==== DOCUMENT ====

Eu égard au sous-paragraphe k)

[21] À titre d'exemple, s'il avait besoin d'un cartographe il en discutait avec son frère Benoît et ensuite le Conseil d'administration décidait.

Eu égard au sous-paragraphe l)

[22] Il travaillait bien chez les clients et dans un bureau aménagé chez lui à cette fin qu'il partageait d'ailleurs avec les arpenteurs Parent et Ouellette.

Eu égard au sous-paragraphe n)

[23] Il avait bien eu un contrat à Rivière-du-Loup préalablement à l'organisation de la payeuse et il a reçu des honoraires en conséquence : ils pouvaient se chiffrer à 4 500 $ ou 5 000 $.

[24] Ceux-ci n'apparaissent cependant pas dans les livres de la payeuse car le prix de ce contrat lui a été versé directement.

[25] Ses relevés d'emploi (pièce A-4) pour les quatre premières périodes en litige concordent bien quant aux dates avec la première lettre de détermination : ils indiquent tous qu'il a été mis à pied par manque de travail; c'est très simple, lorsque la payeuse n'avait plus de mandats, il s'adressait forcément à l'assurance-chômage.

==== INFORMATIONS FOURNIES ====

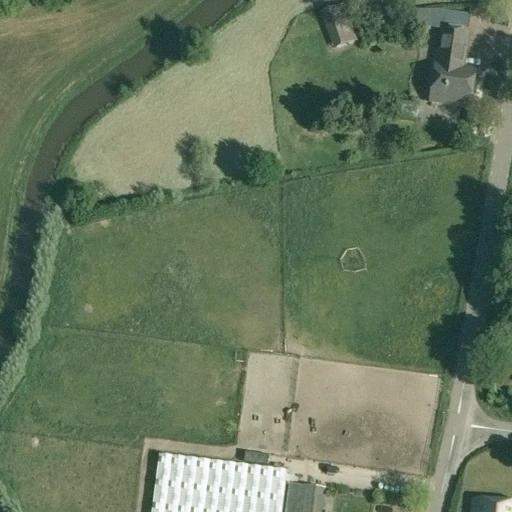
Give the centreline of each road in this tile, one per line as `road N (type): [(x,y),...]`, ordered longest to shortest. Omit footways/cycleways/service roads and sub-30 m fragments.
road 1 (unclassified): [(458,424),(511,72)]
road 2 (track): [(158,0),(68,67),(14,143),(0,211)]
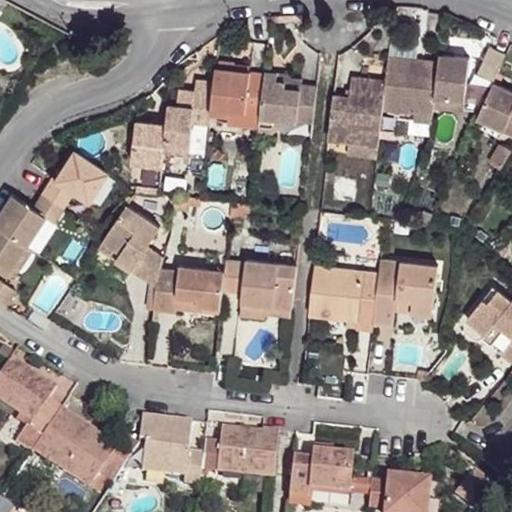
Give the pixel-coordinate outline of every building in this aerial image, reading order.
[(495,80),(507,55),(490,47),(478,72),(495,80)] [(440,55),(439,63),(435,97),(465,100),(470,59),(440,55)] [(399,118),(432,121),(434,106),(435,97),(439,63),(389,58),(387,81),(384,107),(400,109),(399,118)] [(221,60),(220,68),(249,71),(249,66),(234,64),(235,62),(221,60)] [(220,68),(216,68),(215,82),(211,113),(230,115),(229,124),(260,127),(266,74),(249,71),(220,68)] [(266,71),(266,74),(260,127),(259,129),(273,131),(280,126),(281,119),(314,122),(317,87),(302,85),(303,79),(291,77),(290,80),(277,79),(278,73),(266,71)] [(334,95),(329,140),(349,142),(379,146),(384,107),(387,81),(353,77),(350,97),(334,95)] [(210,124),(211,113),(215,82),(197,80),(195,92),(179,90),(178,101),(171,100),(168,125),(138,121),(133,162),(162,165),(164,148),(189,151),(193,122),(210,124)] [(478,118),(511,132),(511,92),(493,84),(478,118)] [(465,100),(435,97),(434,106),(464,109),(465,100)] [(379,146),(349,142),(348,155),(378,159),(379,146)] [(501,168),(511,150),(501,145),(491,162),(501,168)] [(0,211),(0,270),(6,274),(25,246),(44,217),(53,223),(73,192),(88,202),(106,173),(73,150),(55,179),(53,178),(33,209),(12,194),(0,211)] [(137,186),(136,192),(159,194),(160,188),(137,186)] [(200,199),(175,196),(174,207),(186,209),(187,204),(199,205),(200,199)] [(251,204),(233,202),(232,216),(245,217),(245,212),(250,213),(251,204)] [(126,205),(103,241),(122,253),(117,260),(151,282),(157,287),(158,282),(161,269),(164,258),(147,247),(160,227),(126,205)] [(38,251),(54,225),(44,219),(28,245),(38,251)] [(122,253),(103,241),(98,248),(117,260),(122,253)] [(25,246),(6,274),(13,279),(32,250),(25,246)] [(226,271),(223,291),(243,293),(242,303),(293,309),(298,265),(247,259),(247,263),(227,261),(226,271)] [(380,274),(374,323),(394,325),(395,310),(397,299),(414,300),(412,312),(432,314),(437,265),(381,259),(380,274)] [(222,307),(223,291),(226,271),(180,266),(180,271),(161,269),(158,282),(157,287),(154,309),(176,311),(176,307),(178,295),(198,298),(197,304),(222,307)] [(380,274),(315,267),(310,316),(347,320),(358,321),(357,327),(374,329),(374,323),(380,274)] [(0,302),(5,306),(15,291),(0,280),(0,302)] [(154,309),(157,287),(151,282),(147,308),(154,309)] [(511,361),(511,301),(495,287),(468,319),(486,334),(491,328),(499,335),(505,329),(511,334),(511,341),(502,353),(511,361)] [(178,295),(176,307),(221,312),(222,307),(197,304),(198,298),(178,295)] [(397,299),(395,310),(412,312),(414,300),(397,299)] [(293,309),(242,303),(241,316),(265,318),(266,313),(292,316),(293,309)] [(29,321),(44,331),(50,323),(34,313),(29,321)] [(492,344),(499,335),(491,328),(483,337),(492,344)] [(30,427),(43,436),(62,408),(48,399),(57,386),(12,357),(0,374),(0,400),(33,422),(30,427)] [(43,436),(33,452),(98,494),(107,479),(115,483),(139,446),(126,437),(120,446),(62,408),(43,436)] [(192,421),(143,416),(140,440),(145,441),(142,472),(185,476),(183,489),(191,490),(192,485),(201,486),(202,471),(204,453),(189,451),(192,421)] [(43,436),(30,427),(18,445),(32,454),(33,452),(43,436)] [(220,442),(206,441),(204,453),(202,471),(274,479),(279,431),(263,429),(263,432),(222,428),(220,442)] [(481,461),(509,483),(511,478),(511,459),(494,445),(481,461)] [(353,455),(313,450),(312,461),(294,459),(289,504),(297,505),(298,497),(308,498),(309,489),(350,494),(351,479),(353,455)] [(476,509),(495,484),(476,470),(470,477),(470,476),(456,493),(476,509)] [(388,483),(372,481),(370,496),(369,507),(385,509),(385,511),(425,511),(429,480),(389,476),(388,483)] [(370,496),(372,481),(351,479),(350,494),(370,496)] [(298,497),(297,505),(307,506),(308,498),(298,497)]
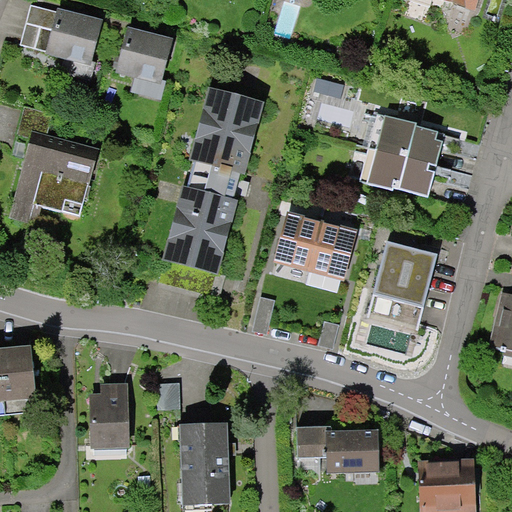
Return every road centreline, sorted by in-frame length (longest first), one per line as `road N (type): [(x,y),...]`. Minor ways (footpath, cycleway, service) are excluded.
road 1 (residential): [(269,358),(0,297)]
road 2 (residential): [(433,407),(496,167)]
road 3 (residential): [(433,407),(269,358)]
road 4 (residential): [(269,358),(273,511)]
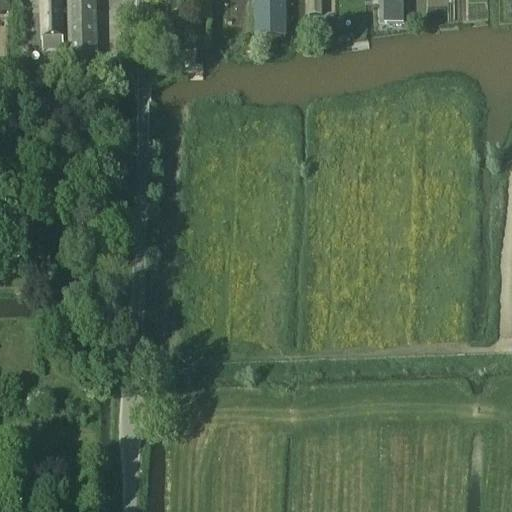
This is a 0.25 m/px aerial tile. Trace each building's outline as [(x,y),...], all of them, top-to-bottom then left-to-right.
[(0,0),(0,15),(10,16),(10,0),(0,0)] [(61,0),(41,1),(42,41),(63,40),(61,0)] [(283,0),(255,0),(256,41),(284,41),(283,0)] [(98,83),(96,3),(67,4),(69,84),(98,83)] [(321,23),(311,23),(311,33),(321,33),(321,23)] [(158,48),(158,76),(175,76),(175,48),(158,48)]
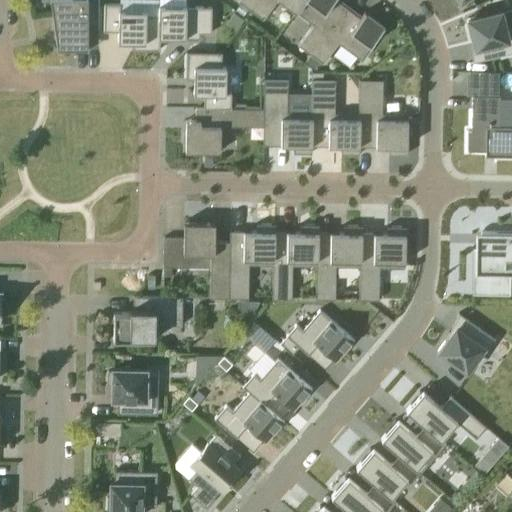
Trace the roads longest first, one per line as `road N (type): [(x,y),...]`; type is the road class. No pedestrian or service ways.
road 1 (residential): [(432,190),(431,282),(387,353),(247,511)]
road 2 (residential): [(152,186),(432,190)]
road 3 (residential): [(55,511),(59,256)]
road 4 (residential): [(152,186),(148,86),(7,83)]
road 5 (residential): [(406,0),(431,48),(432,190)]
road 6 (residential): [(59,256),(144,253),(152,186)]
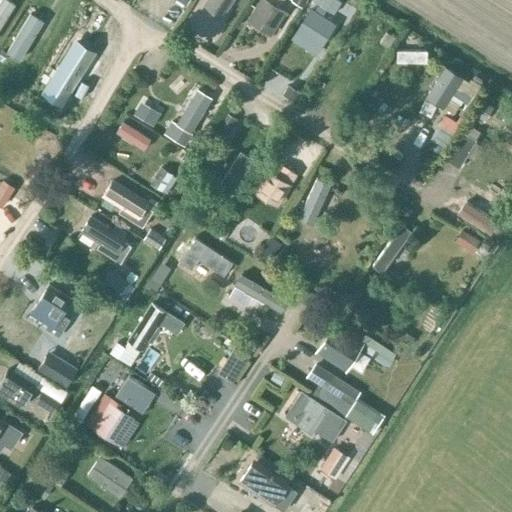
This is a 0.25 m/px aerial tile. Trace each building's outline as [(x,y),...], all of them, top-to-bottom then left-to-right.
[(207,0),(204,5),(221,16),(230,0),(207,0)] [(260,0),(247,20),(269,34),(284,11),(278,7),(282,0),(260,0)] [(328,0),(308,0),(306,4),(310,6),(290,39),(316,55),(336,23),(320,13),(328,0)] [(366,14),(356,58),(366,61),(376,16),(366,14)] [(97,38),(81,28),(50,76),(66,87),(97,38)] [(423,44),(394,45),(394,61),(423,61),(423,44)] [(462,77),(444,65),(424,97),(442,109),(462,77)] [(171,121),(163,134),(180,146),(211,98),(197,90),(175,124),(171,121)] [(137,97),(131,107),(158,123),(164,114),(137,97)] [(122,118),(115,129),(145,148),(152,137),(122,118)] [(451,158),(463,165),(480,138),(467,131),(451,158)] [(297,173),(279,162),(273,172),(266,168),(251,192),(277,207),(297,173)] [(150,185),(161,192),(172,174),(160,167),(150,185)] [(112,180),(102,196),(131,213),(128,218),(142,227),(152,210),(144,205),(146,201),(112,180)] [(330,186),(319,181),(303,217),(315,222),(330,186)] [(124,237),(90,216),(81,231),(109,249),(106,254),(120,263),(131,246),(122,240),(124,237)] [(194,248),(206,256),(219,236),(187,216),(162,257),(181,269),(194,248)] [(378,261),(392,270),(418,232),(404,222),(378,261)] [(160,246),(166,232),(147,223),(140,237),(160,246)] [(451,237),(472,245),(475,235),(455,227),(451,237)] [(160,257),(146,277),(157,284),(170,265),(160,257)] [(118,271),(102,286),(117,301),(133,286),(118,271)] [(288,298),(242,271),(229,294),(260,312),(266,302),(281,311),(288,298)] [(34,307),(52,318),(45,329),(57,336),(68,319),(61,314),(71,298),(48,284),(34,307)] [(136,352),(142,341),(144,342),(157,321),(176,333),(183,322),(150,302),(131,334),(123,329),(117,340),(136,352)] [(361,346),(329,327),(314,351),(346,370),(361,346)] [(229,382),(249,352),(236,344),(217,374),(229,382)] [(360,391),(314,362),(305,376),(308,378),(305,383),(353,413),(357,408),(351,405),(360,391)] [(36,383),(9,365),(0,378),(0,387),(23,403),(36,383)] [(346,419),(301,390),(284,416),(311,433),(314,430),(331,441),(346,419)] [(114,440),(130,416),(110,403),(94,427),(114,440)] [(335,480),(350,458),(334,447),(319,469),(335,480)] [(100,454),(87,475),(120,496),(133,476),(100,454)] [(288,481),(252,457),(236,481),(272,505),(273,504),(283,511),(285,508),(290,511),(301,511),(310,500),(286,485),(288,481)] [(50,511),(34,503),(28,511),(50,511)]
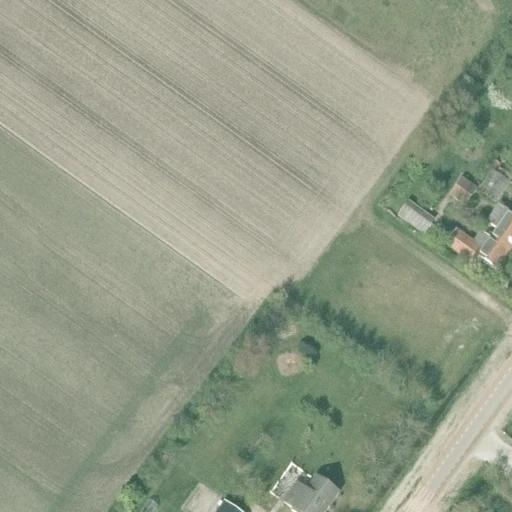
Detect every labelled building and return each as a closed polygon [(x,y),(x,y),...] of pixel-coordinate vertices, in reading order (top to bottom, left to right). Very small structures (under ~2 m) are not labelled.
[(511,166),(511,158),(507,155),(502,162),(510,168),(511,166)] [(493,175),(480,195),(496,207),(510,187),(493,175)] [(465,209),(477,191),(462,180),(450,199),(465,209)] [(398,219),(424,237),(435,222),(409,203),(398,219)] [(497,234),(492,243),(510,255),(511,251),(511,216),(501,209),(488,228),(497,234)] [(510,255),(492,243),(482,236),(473,249),(455,236),(446,249),(465,261),(469,256),(496,275),(510,255)] [(298,487),(283,507),(290,511),(330,511),(340,498),(317,481),(307,494),(298,487)]
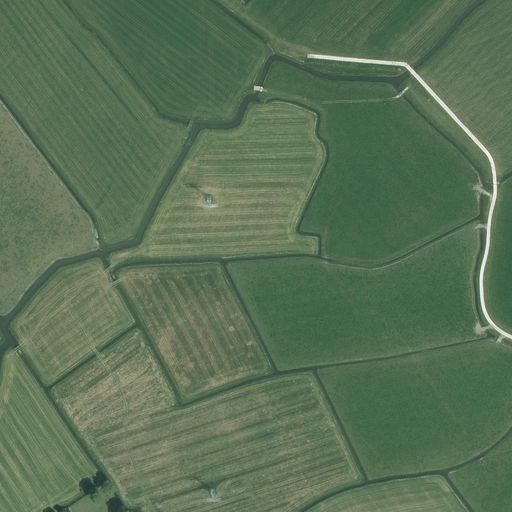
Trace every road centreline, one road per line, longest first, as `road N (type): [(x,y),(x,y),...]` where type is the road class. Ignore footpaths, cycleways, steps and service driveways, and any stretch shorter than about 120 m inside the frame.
road 1 (track): [(124,0),(246,85),(324,113),(333,154),(326,265),(416,363)]
road 2 (track): [(454,119),(494,169),(483,308),(511,337)]
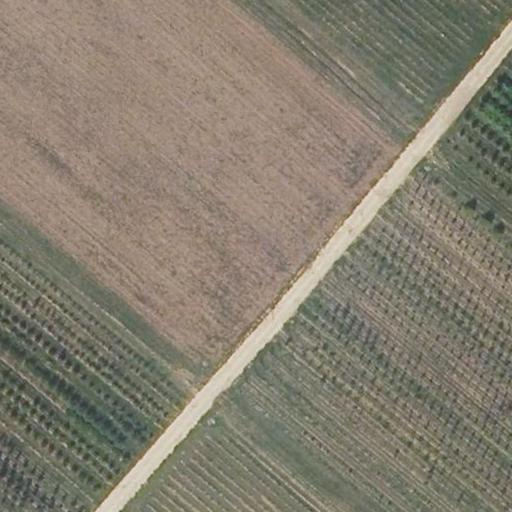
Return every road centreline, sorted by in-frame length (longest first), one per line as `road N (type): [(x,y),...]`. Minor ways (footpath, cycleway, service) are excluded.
road 1 (track): [(340,511),(0,229)]
road 2 (track): [(241,0),(414,143)]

====

VOTRE OBJECTIF — Dans le document, reformulez sous forme de liste le paragraphe qui commence par « Ses relevés d'emploi (pièce A-4) » en gardant ses faits principaux.

LA RÉPONSE —
- Pour les quatre premières périodes en litige, les dates des relevés d'emploi (pièce A-4) concordent avec la première lettre de détermination.
- Tous ces relevés indiquent une mise à pied par manque de travail.
- Quand la payeuse n'avait plus de mandats, il s'adressait forcément à l'assurance-chômage.